• **PASSAGE PROVIDED**
"""

SECOND AMENDED AND RESTATED
AGREEMENT OF LIMITED PARTNERSHIP OF DYNAGAS LNG PARTNERS LP
 
THIS SECOND AMENDED AND RESTATED AGREEMENT OF LIMITED PARTNERSHIP OF DYNAGAS LNG PARTNERS LP, dated as of November 18, 2013, is entered into by and between Dynagas GP LLC, a Marshall Islands limited liability company, as the General Partner, and Dynagas Holding Ltd., a Marshall Islands company, as the Organizational Limited Partner, together with any other Persons who become Partners in the Partnership or parties hereto as provided herein. In consideration of the covenants, conditions and agreements contained herein, the parties agree as follows:
 
ARTICLE I

DEFINITIONS

Section 1.1     Definitions. The following definitions shall be for all purposes, unless otherwise clearly indicated to the contrary, applied to the terms used in this Agreement.
 
" Acquisition " means any transaction in which any Group Member acquires (through an asset acquisition, merger, stock acquisition or other form of investment) control over all or a portion of the assets, properties or business of another Person for the purpose of increasing the operating capacity and/or asset base of the Partnership Group from the operating capacity and/or asset base of the Partnership Group existing immediately prior to such transaction; provided , however , that any acquisition of properties or assets of another Person that is made solely for investment purposes shall not constitute an Acquisition under this Agreement.

"""

• **COLLECTED MATERIAL**
"""

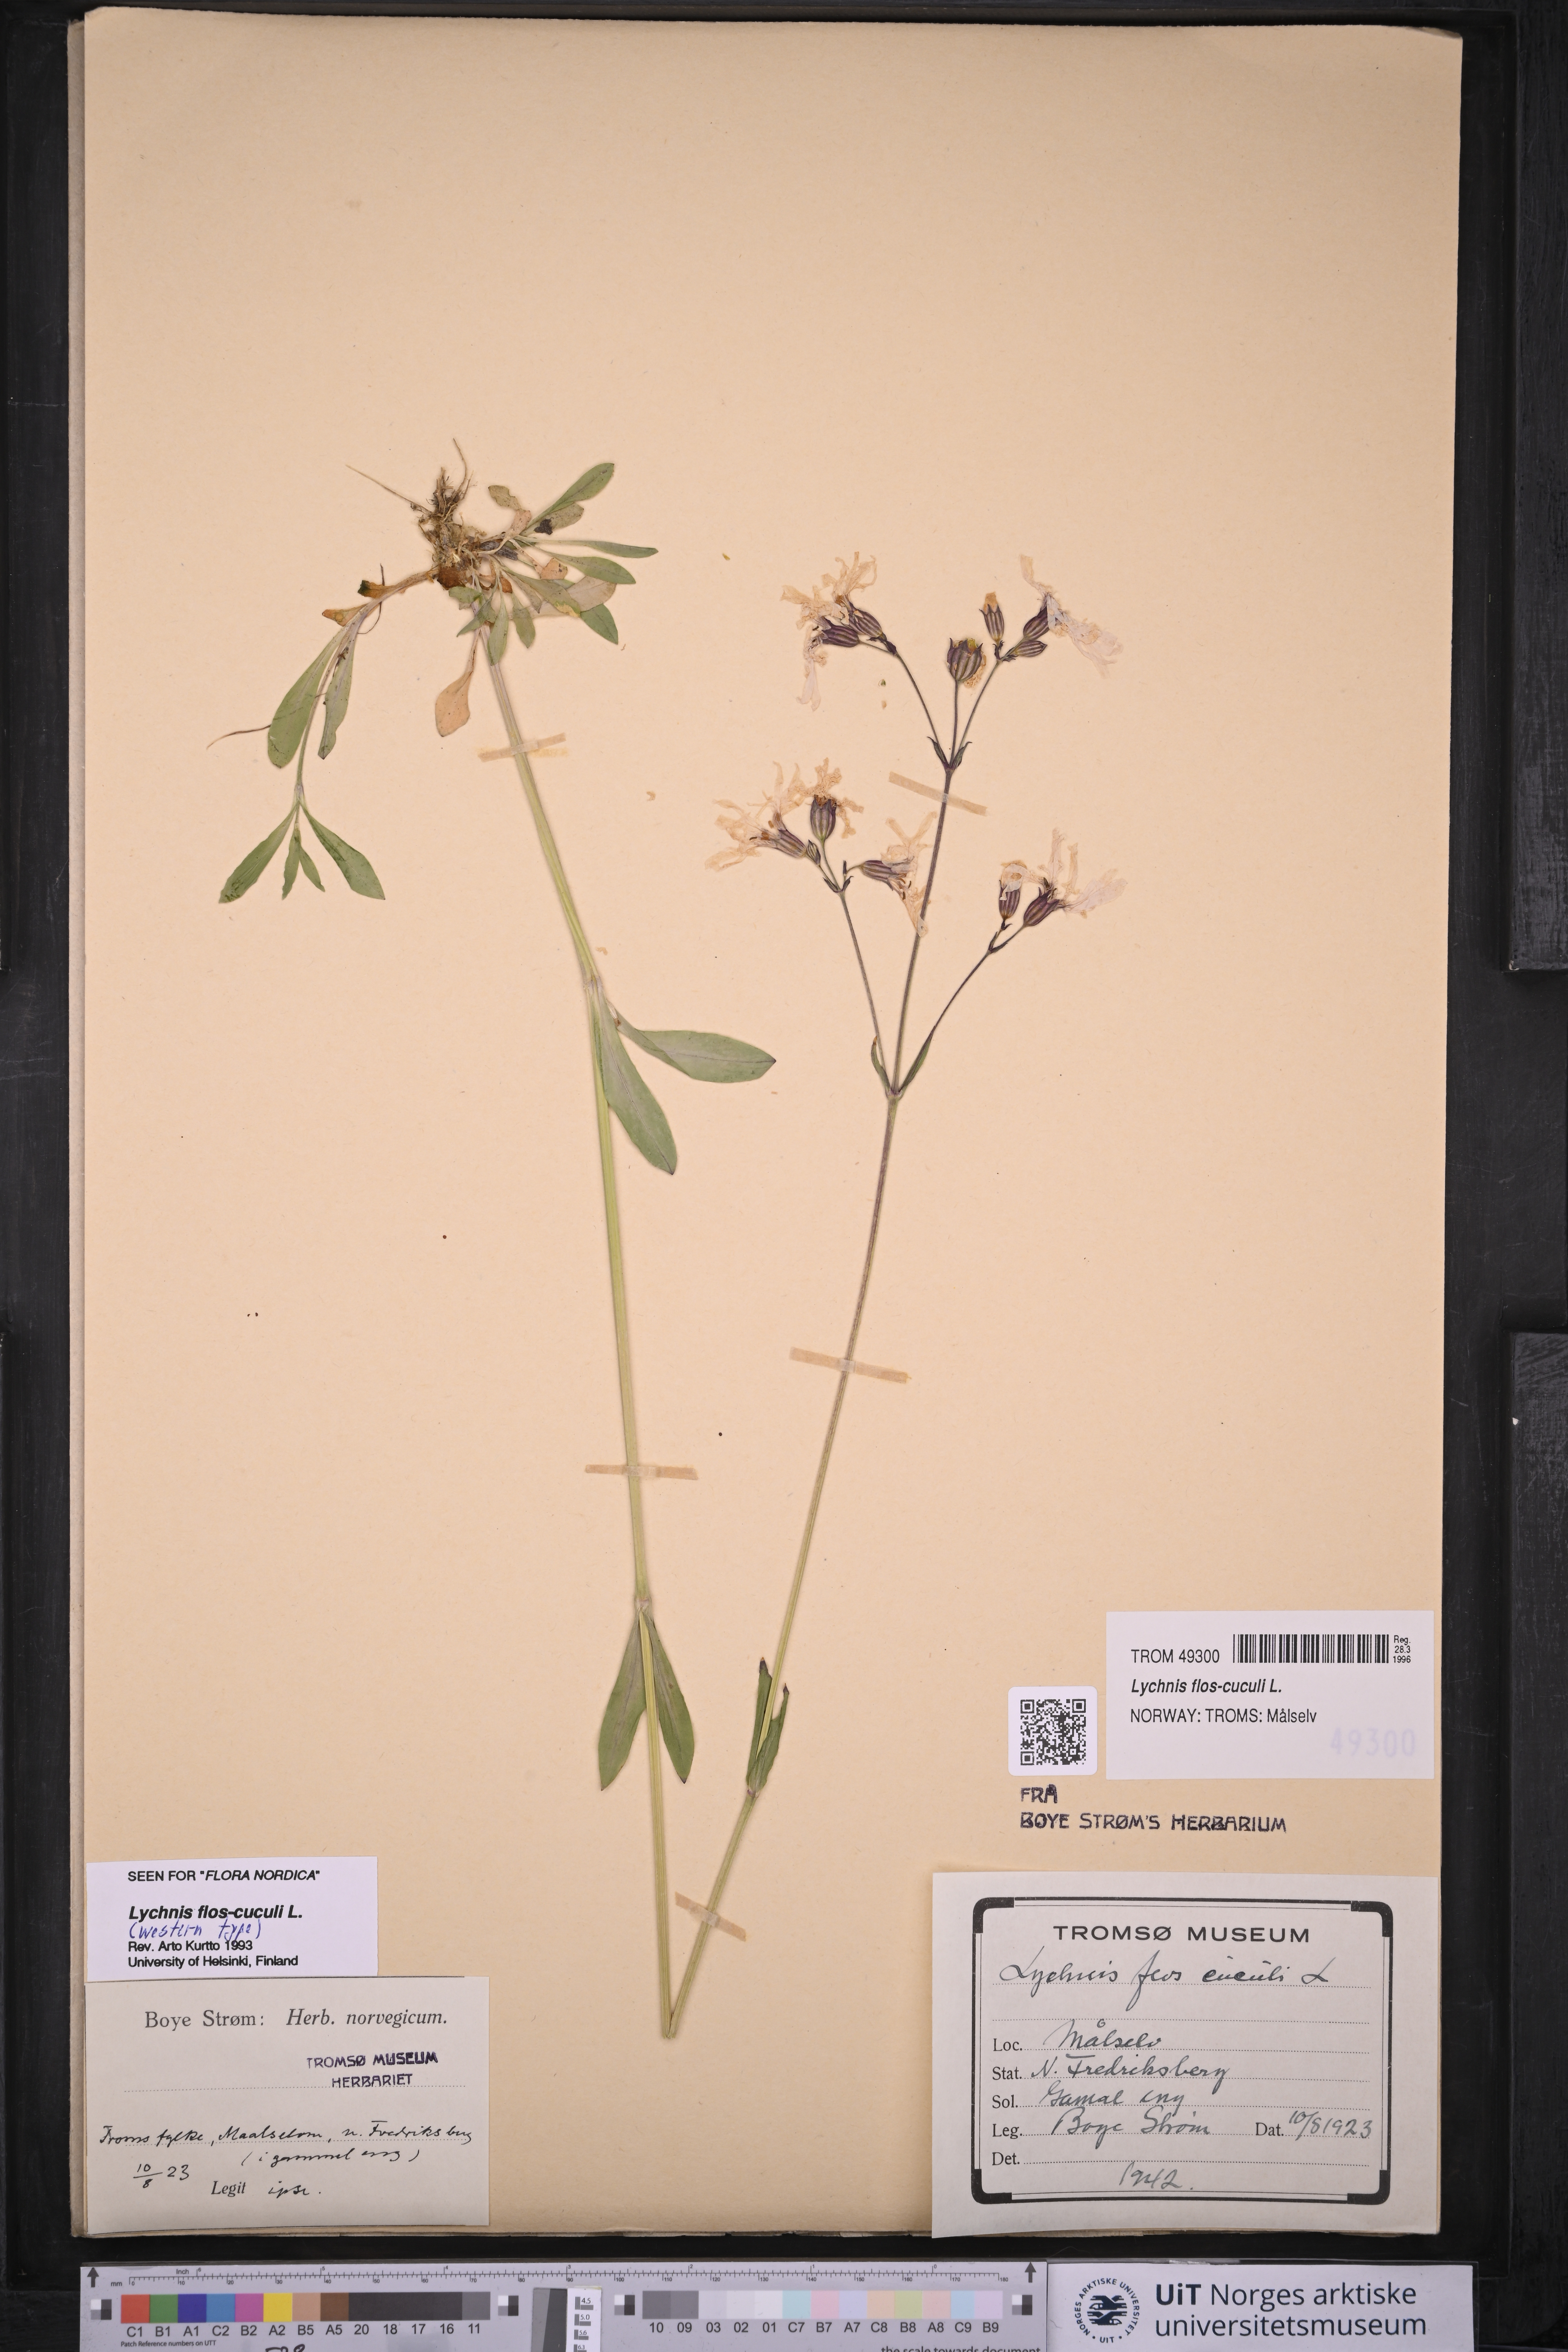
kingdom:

"""

• **SET TASK 1**
Retype from the partnership agreement, without changes, the part that opens with the words containing "Section 1.1     Definitions." and closes with "in this Agreement.".
• **SET TASK 2**
According to the partnership agreement, which entity serves as the General Partner?
• **SET TASK 3**
Proceed with the Dynagas LNG Partners LP partnership agreement from the point at which it ends.

• **EXERCISE RESULT 1**
Section 1.1     Definitions. The following definitions shall be for all purposes, unless otherwise clearly indicated to the contrary, applied to the terms used in this Agreement.

• **EXERCISE RESULT 2**
Dynagas GP LLC, a Marshall Islands limited liability company.

• **EXERCISE RESULT 3**
" Adjusted Operating Surplus " means, with respect to any period, Operating Surplus generated with respect to such period (a) less (i) the amount of any net increase in Working Capital Borrowings (or the Partnership's proportionate share of any net increase in Working Capital Borrowings in the case of Subsidiaries that are not wholly-owned) with respect to such period and (ii) the amount of any net decrease in cash reserves for Operating Expenditures (or the Partnership's proportionate share of any net decrease in cash reserves for Operating Expenditures in the case of Subsidiaries that are not wholly-owned) over such period to the extent such reduction does not relate to an Operating Expenditure made with respect to such period, and (b) plus (i) the amount of any net decrease in Working Capital Borrowings (or the Partnership's proportionate share of any net decrease in Working Capital Borrowings in the case of Subsidiaries that are not wholly-owned) with respect to such period; (ii) the amount of any net increase in cash reserves (or the Partnership's proportionate share of any net increase in cash reserves in the case of Subsidiaries that are not wholly-owned) for Operating Expenditures over such period to the extent such reserve is required by any debt instrument for the repayment of principal, interest or premium; and (iii) the amount of any net decrease made in subsequent periods in cash reserves for Operating Expenditures initially established with respect to such period to the extent such decrease results in a reduction in Adjusted Operating Surplus in subsequent periods pursuant to clause (a)(ii) above. Adjusted Operating Surplus does not include that portion of Operating Surplus included in clause (a)(i) of the definition of Operating Surplus. Adjusted Operating Surplus includes that portion of Operating Surplus in clause (a)(ii) of the definition of Operating Surplus only to the extent that cash is received by the Partnership Group.
 
" Affiliate " means, with respect to any Person, any other Person that directly or indirectly through one or more intermediaries controls, is controlled by or is under common control with, the Person in question. As used herein, the term "control" means the possession, direct or indirect, of the power to direct or cause the direction of the management and policies of a Person, whether through ownership of voting securities, by contract or otherwise.
 
" Aggregate Quantity of IDR Reset Common Units " has the meaning set forth in Section 5.10(a).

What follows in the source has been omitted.